Ob es in China auch heisst, man solle morgens wie ein
Kaiser, mittags wie ein König und abends wie ein Bettler speisen, weiss ich
nicht, möchte es aber bezweifeln. Nach meiner Beobachtung langen Chinesen bei
jeder Mahlzeit tüchtig zu und einzig die eine oder andere von Haus aus zwar
schlanke, aber dennoch sehr figurbewusste junge Frau mag sich abends mit einem
Süppchen oder einem Schälchen Reis und etwas Wassermelone zufrieden geben.

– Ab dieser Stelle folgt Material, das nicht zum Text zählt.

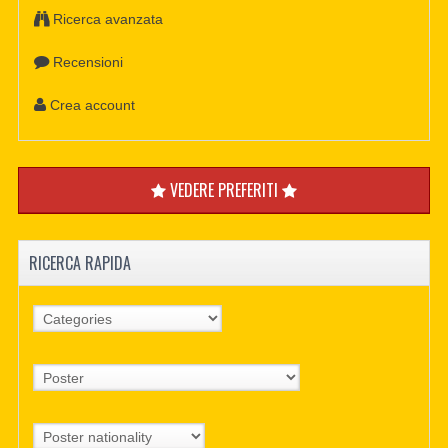
Ricerca avanzata
Recensioni
Crea account
VEDERE PREFERITI
RICERCA RAPIDA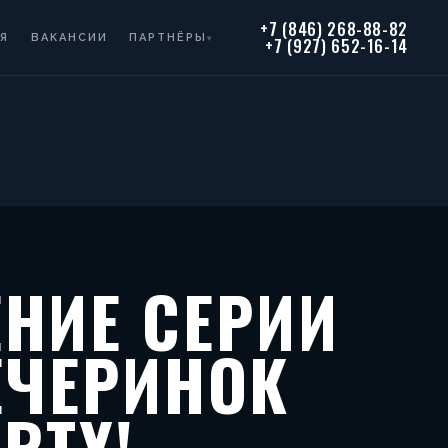
+7 (846) 268-88-82
Я
ВАКАНСИИ
ПАРТНЁРЫ
▾
+7 (927) 652-16-14
НИЕ СЕРИИ
ЕЧЕРИНОК
RTY!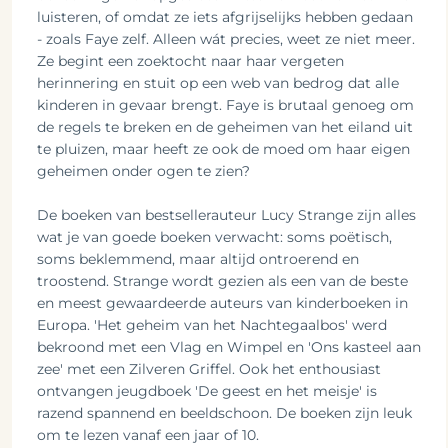
luisteren, of omdat ze iets afgrijselijks hebben gedaan
- zoals Faye zelf. Alleen wát precies, weet ze niet meer.
Ze begint een zoektocht naar haar vergeten
herinnering en stuit op een web van bedrog dat alle
kinderen in gevaar brengt. Faye is brutaal genoeg om
de regels te breken en de geheimen van het eiland uit
te pluizen, maar heeft ze ook de moed om haar eigen
geheimen onder ogen te zien?
De boeken van bestsellerauteur Lucy Strange zijn alles
wat je van goede boeken verwacht: soms poëtisch,
soms beklemmend, maar altijd ontroerend en
troostend. Strange wordt gezien als een van de beste
en meest gewaardeerde auteurs van kinderboeken in
Europa. 'Het geheim van het Nachtegaalbos' werd
bekroond met een Vlag en Wimpel en 'Ons kasteel aan
zee' met een Zilveren Griffel. Ook het enthousiast
ontvangen jeugdboek 'De geest en het meisje' is
razend spannend en beeldschoon. De boeken zijn leuk
om te lezen vanaf een jaar of 10.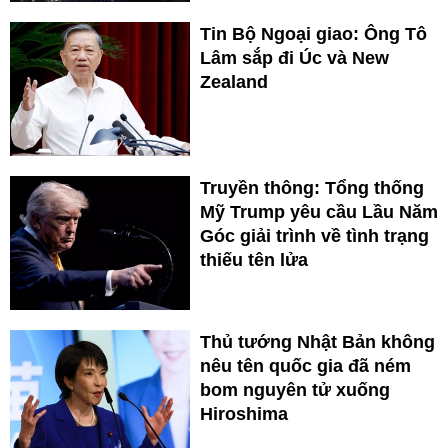
Tin Bộ Ngoại giao: Ông Tô
Lâm sắp đi Úc và New
Zealand
Truyền thông: Tổng thống
Mỹ Trump yêu cầu Lầu Năm
Góc giải trình về tình trạng
thiếu tên lửa
Thủ tướng Nhật Bản không
nêu tên quốc gia đã ném
bom nguyên tử xuống
Hiroshima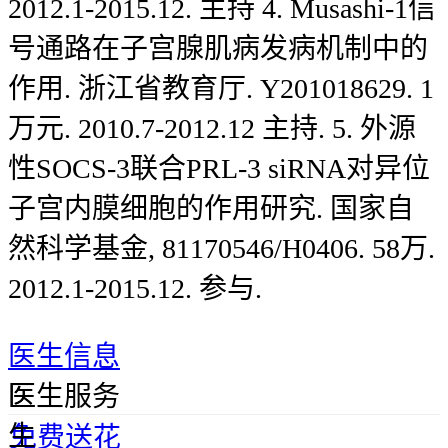
2012.1-2015.12. 主持 4. Musashi-1信
号通路在子宫腺肌病发病机制中的
作用. 浙江省教育厅. Y201018629. 1
万元. 2010.7-2012.12 主持. 5. 外源
性SOCS-3联合PRL-3 siRNA对异位
子宫内膜细胞的作用研究. 国家自
然科学基金, 81170546/H0406. 58万.
2012.1-2015.12. 参与.
医生信息
医
医生服务
生
免费送花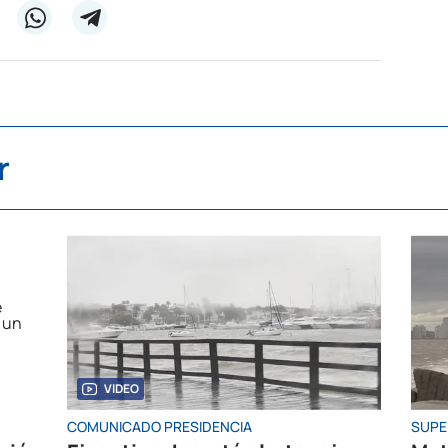
r
VIDEO
COMUNICADO PRESIDENCIA
SUPE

Ansonsten könnte die Maxime gelten: dreimal wie ein Kaiser – und immer gut
gekocht.
Jetzt muss unsereiner sich daran ja nicht halten und kann,
soweit möglich, bei seinen Gewohnheiten bleiben. Ich frühstücke meistens nach
westlicher Art und zu Hause. Als erstes gibt es echten italienischen Espresso
mit warmer Milch. Dann manchmal ein gutes Stück Brot mit Rosinen und Nüssen
oder Haferflocken mit Joghurt, nebst Bananen und anderen Früchten. Die zwei
Male, da ich in der Mensa gefrühstückt habe, waren eine Enttäuschung; weil eine
hier sehr beliebte Art von Porridge vollkommen neutral schmeckt (ich würde sagen,
nach weniger als Wasser) und die Krapfen dazu mal zu fett, mal zu trocken und mal
zu süss sind.
Gar keinen Grund zur Beschwerde aber habe ich jeweils
dienstags, wenn ich morgens meine Wohnung putzen lasse und deshalb während zwei
Stunden das Weite suche. Und wie es manchmal so geht: das Gute liegt ganz nah,
in meinem Fall ist es ein Imbiss drei Minuten von hier. Man frühstückt draussen
an der Strasse, denn in der Küche, wo in riesigen Töpfen verschiedene Suppen
vor sich hin kochen, wäre zu wenig Platz. So wird der Teig für die Brötchen eben
auf dem Gehweg hergestellt, wo auch Gemüse geschält und geschnitten, wo gelacht und
gestritten wird, wo Kinder kleinen Hunden nachstellen und der yeye wie die
nainai (die Grosseltern) in Vierergruppen Mahjong oder Karten spielen –
draussen, wo das Leben ist und irgendwo auch ich, mich an einer sämigen Suppe
mit Pilzen, Tofu, Ei und Erbsen erfreuend und herzhaft den vier Dampfbrötchen
(zwei mit Gemüse- und zwei mit Fleischfüllung) zusprechend, die man mir schon
ungefragt hinstellt, wobei man diese sehr leckeren, in zweiteiligen
Bambuskörben gegarten und servierten Teigklopse vorher noch in ein scharfes,
aus Pfefferpaste und Sojasauce gemischtes Sösschen tunkt – ah, manchmal braucht
es zum Glück so wenig.
Dass meine kleine Frühstücksidylle (wo ich im Betreiberpaar
und unter seinen Gästen sehr herzliche Menschen kennen gelernt habe, mit denen
ich mich, allein meine Schuld, nur leider nicht unterhalten kann)
schweizerischen Hygienemassstäben vielleicht nicht genügt und bei einer strengen
Prüfung durch das Basler Lebensmittelinspektorat durchfiele, stört mich, den
Kaiser von China (immer nur dienstags von 10 bis 11) schon lange nicht mehr.